What happens when French Impressionism meets American jazz?

{To see the transformation of the painting -- from Renoir 1881 to "Renoir" 2006.}

The inspiration to create a jazz repertoire of Gabriel Fauré’s 19th century songs began with Claudia’s recording of Lydia for her “Romance Language” album. The song received special mention in reviews and from fans who voted it their favorite. Could more Fauré songs enjoy a similar treatment?

Claudia invited New York singer Daniel Neer and jazz pianist/arranger Dennis Luxion to collaborate on arrangements in early 2005. After a first round of performances in Chicago and New York later that summer and fall, Daniel and Dennis went on to pursue other projects and Claudia turned to singer Sean Harris and pianist/arranger Bobby Schiff to continue growing the project. Dennis joined in the 2006 recording as well.

The premise: To honor Fauré’s vocal line with velvety warmth and snappy joie de vivre while giving his very original harmonic progressions a jazz structure and rhythmic base. The result brings Fauré comfortably into the milieu of the jazz and cabaret club where his mini-masterpieces including Lydia, Aprés un rêve, Les berceaux and Mandoline enjoy a rendezvous with bossa nova, blues, swing and Latin rhythms.
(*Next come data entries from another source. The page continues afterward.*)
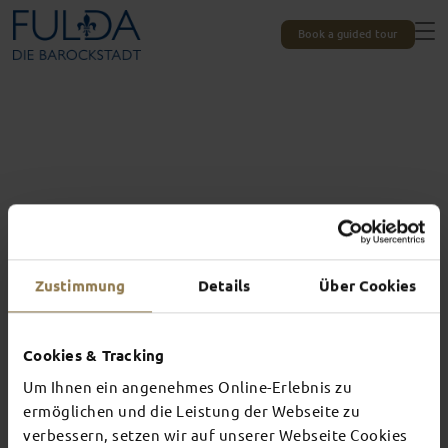
Book a guided tour
Zustimmung
Details
Über Cookies
Cookies & Tracking
Um Ihnen ein angenehmes Online-Erlebnis zu
Experiences unique to Fulda
ermöglichen und die Leistung der Webseite zu
TOP EVENTS
verbessern, setzen wir auf unserer Webseite Cookies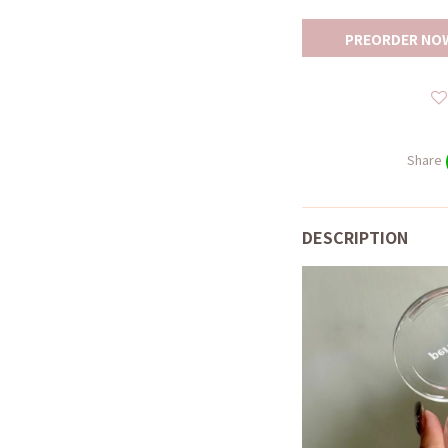
PREORDER NO
Share
DESCRIPTION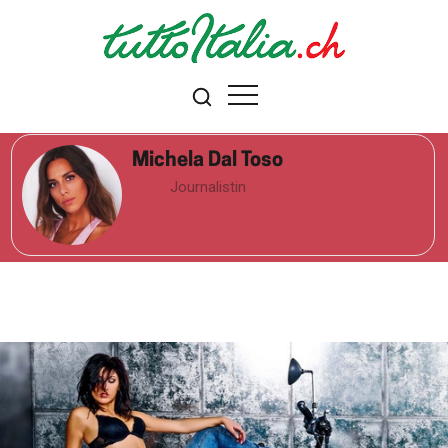
Michela Dal Toso
Journalistin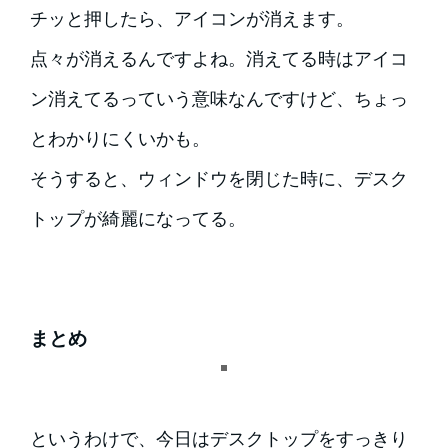
チッと押したら、アイコンが消えます。
点々が消えるんですよね。消えてる時はアイコ
ン消えてるっていう意味なんですけど、ちょっ
とわかりにくいかも。
そうすると、ウィンドウを閉じた時に、デスク
トップが綺麗になってる。
まとめ
というわけで、今日はデスクトップをすっきり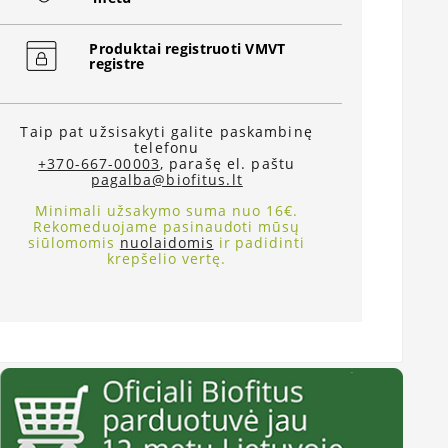
Produktai registruoti VMVT
registre
Taip pat užsisakyti galite paskambinę
telefonu
+370-667-00003
, parašę el. paštu
pagalba@biofitus.lt
Minimali užsakymo suma nuo 16€.
Rekomeduojame pasinaudoti mūsų
siūlomomis
nuolaidomis
ir padidinti
krepšelio vertę.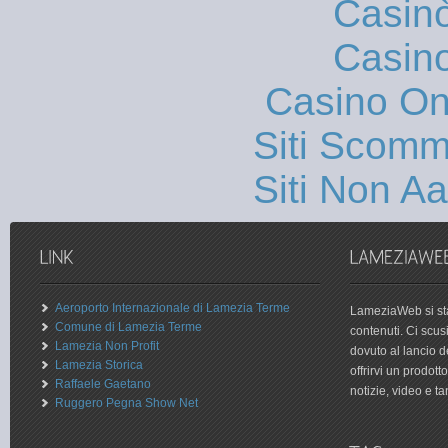
Casin
Casin
Casino O
Siti Scom
Siti Non 
Aeroporto Internazionale di Lamezia Terme
LameziaWeb si sta
Comune di Lamezia Terme
contenuti. Ci scu
Lamezia Non Profit
dovuto al lancio 
Lamezia Storica
offrirvi un prodot
Raffaele Gaetano
notizie, video e tan
Ruggero Pegna Show Net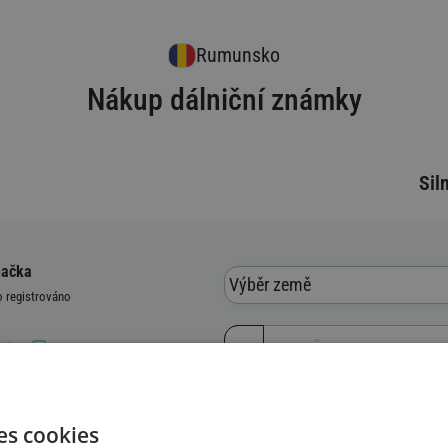
Rumunsko
Nákup dálniční známky
Sil
načka
Výběr země
o registrováno
načky
vozidla (VIN)
es cookies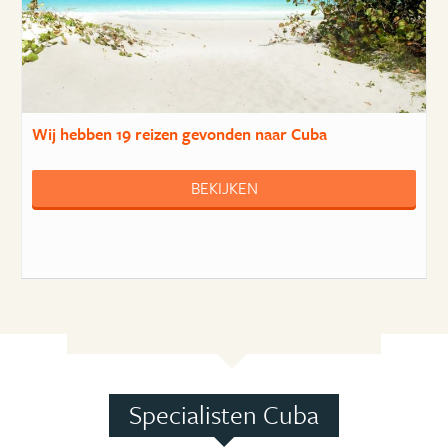
Wij hebben
19 reizen
gevonden naar Cuba
BEKIJKEN
Specialisten Cuba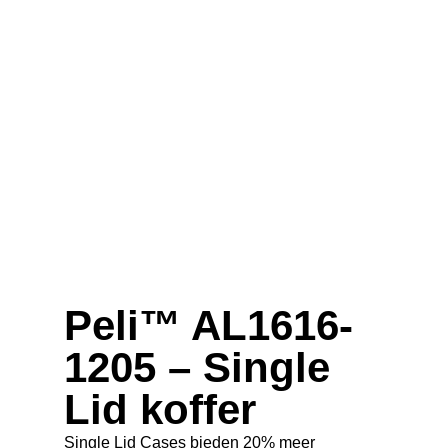
Peli™ AL1616-
1205 – Single
Lid koffer
Single Lid Cases bieden 20% meer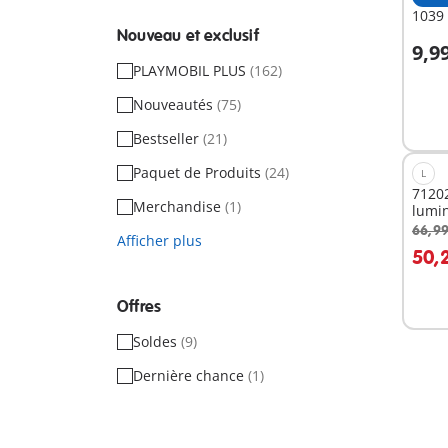
1039 
Nouveau et exclusif
9,9
A
PLAYMOBIL PLUS
(162)
Nouveautés
(75)
Bestseller
(21)
Paquet de Produits
(24)
L
71202
Merchandise
(1)
lumi
66,99
Afficher plus
A
50,
Offres
Soldes
(9)
Dernière chance
(1)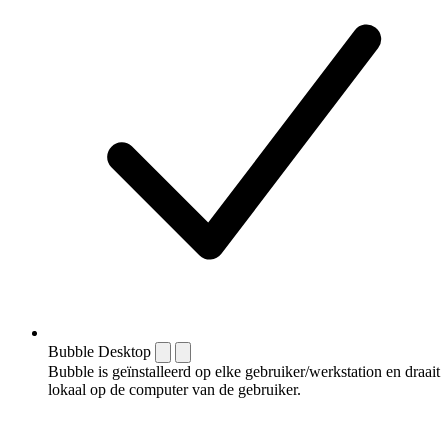
Bubble Desktop
Bubble is geïnstalleerd op elke gebruiker/werkstation en draait
lokaal op de computer van de gebruiker.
Understated, elegant, rich and welcoming, The Jazz Fauré Project won the approval of jazz, cabaret and classical lovers alike.

In 2008, the Jazz Fauré Project inspired an academic conference on "Jazz Encounters: Musical Spaces In-Between the Visual and the Aural". The French and English posters announced an array of speakers who played with the theme, each in their own way.

The following year, inspired by audience demand for more, Claudia added "Theatre" to the Project's rubric with the creation of a musical theatre version. The premiere staged reading of "Summer on the Seine" took place on August 2, 2010, with the play by Amanda Hartley and English adaptation of the French lyrics by Arnold Johnston.